Our bathroom shower is now tiled and ready to rock and roll except for the ceiling. It is very low with ducts running the length of the shower ceiling. So what do we do? What kind of ceiling do we install? I'm assuming that whatever we put above the shower will be the same stuff for the rest of the bathroom. I'm not sure we even have enough room for a drop ceiling like our plumber has suggested. He claims it's easier to deal with plumbing problems when they arise with a drop ceiling. I'll attach some pictures in the morning to give folks a better idea of what we are up against. Thank you for any replies.

QV


----------



## RippySkippy (Feb 9, 2007)

My parents have an old house with a shallow basement. Dad purchased a sheet of the tub surround material, cut to fit the foot print of the shower, glued to drywall ceiling above the shower and trimmed it flush with the shower front facing the open area. It didn't look too bad...it was noticeable, it has however held up well, better than I originally thought. The rest of the bathroom is standard drywall primed and painted a good kitchen bath enamel paint. It's key to get the moisture vented to the outside.

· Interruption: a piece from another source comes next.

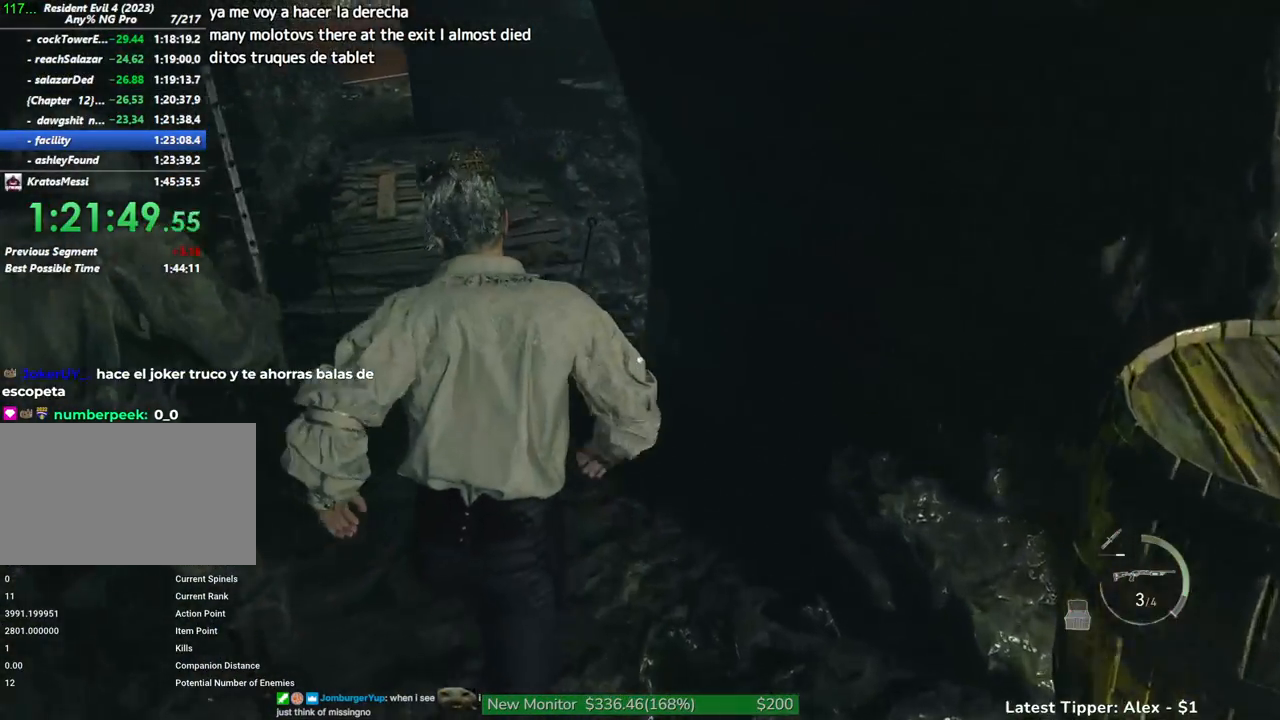
{"keys": ["shift", "w"], "mouse": [], "events": []}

We'll look forward to the picts!


----------



## Brik (Jan 16, 2007)

I want to see pictures - My fear is something was done out of order. You tiled a bathroom but have no ceiling? Drywall is what 99% of bathroom ceilings are made of. Use the green board or similar. Then paint it. Your non-tiled walls will be same. Then paint or paper. Done.


----------



## qvminich (Aug 19, 2008)

Yes we didn't finish the ceiling at all thinking we could do it afterwards. We had no clue what to put on top of the ducts. Our drywall is blue and not green on all the walls including behind the tiles in the shower. I'm hoping it's comparable to the green. We were told at Home Depot that the blue was bathroom specific. Yikes.


----------



## ccarlisle (Jul 2, 2008)

uh....bit afraid to ask, but what did you put in between the blue drywall and the tiles, And what did you use to stick the tiles with...?
:huh:


----------



## qvminich (Aug 19, 2008)

Hello CCarlisle in Montreal. We got back not too long ago from a road trip to Val d'or, where all my family resides. It rained 12 out of the 14 days we were there. Not fun.Anyways back to you question. The tiles are stuck to the blue board with whatever stuff one puts. A tiler with 20 years of experience did it for us. The membrane is behind there at 13 inches above the ground. We thought about doing it the Schluter way all around but didn't. Then of course it was grouted. I sense you are saying Oh No!!!


----------



## sam999 (Aug 21, 2008)

hello all,
Sounds like you are well on your way to finding the answer. But this looked pertinent to your question: bathroom ceilings

My friend is in the middle of a bathroom renovation right now, so I found this site for her.


----------



## qvminich (Aug 19, 2008)

*Cool sites*

Thanks for those 2 sites. I loved the TUBZ site and the ceilings looked amazing. Unfortunately ordering that stuff from the UK would be pretty costly. I wonder if they have that material in Canada.

QV


----------



## Brik (Jan 16, 2007)

That blue board may be moisture resistant drywall. Regardless its not recommended for wet areas, under tile, in showers. Its used for damp areas such as the rest of the bathroom, outside the shower. Sorry. You may be OK for a while. If you are not ripping it out then make sure you keep everything perfectly caulked and your grout is sealed and you may be OK. One little failure in sealer or caulk and the walls behind the tile could turn to moldy mush after a while. The moisture resistant drywall is OK for a ceiling as it doesn't get a stream of water on it.


----------



## qvminich (Aug 19, 2008)

*blue board*

So what does one put on the walls in showers before tiling if not blue board? Thanks.

QV


----------



## Brik (Jan 16, 2007)

The most common substrate for tile in wet areas is called backer board. Two common ones you hear about at Hardibacker and durrock. All home centers sell them, all DIY tile books mention them and its considered standard practice IMO. There is more to it than just backer board so do a bit of research if you are going to re-do.


----------



## AtlanticWBConst. (May 12, 2006)

qvminich said:


> So what does one put on the walls in showers before tiling if not blue board? Thanks.
> 
> QV


Use Cement Board.

Examples: 

http://www.nationalgypsum.com/products/product45.aspx

http://www.usg.com/navigate.do?reso...ts/prod_details/DUROCK_Brand_Cement_Board.htm

http://www.jameshardie.com/homeowner/products_backerboard_halfInch.shtml?openTab=jsnavLink0


----------



## qvminich (Aug 19, 2008)

*cement board*

Thank you for your response and those links. They were very helpful.

Qv


----------



## wyly (Nov 7, 2008)

finishing the walls before the ceiling and an experienced tiler of 20yrs never said anything? I've gone through a few tilers and they all have experience but finding a well trained one is difficult.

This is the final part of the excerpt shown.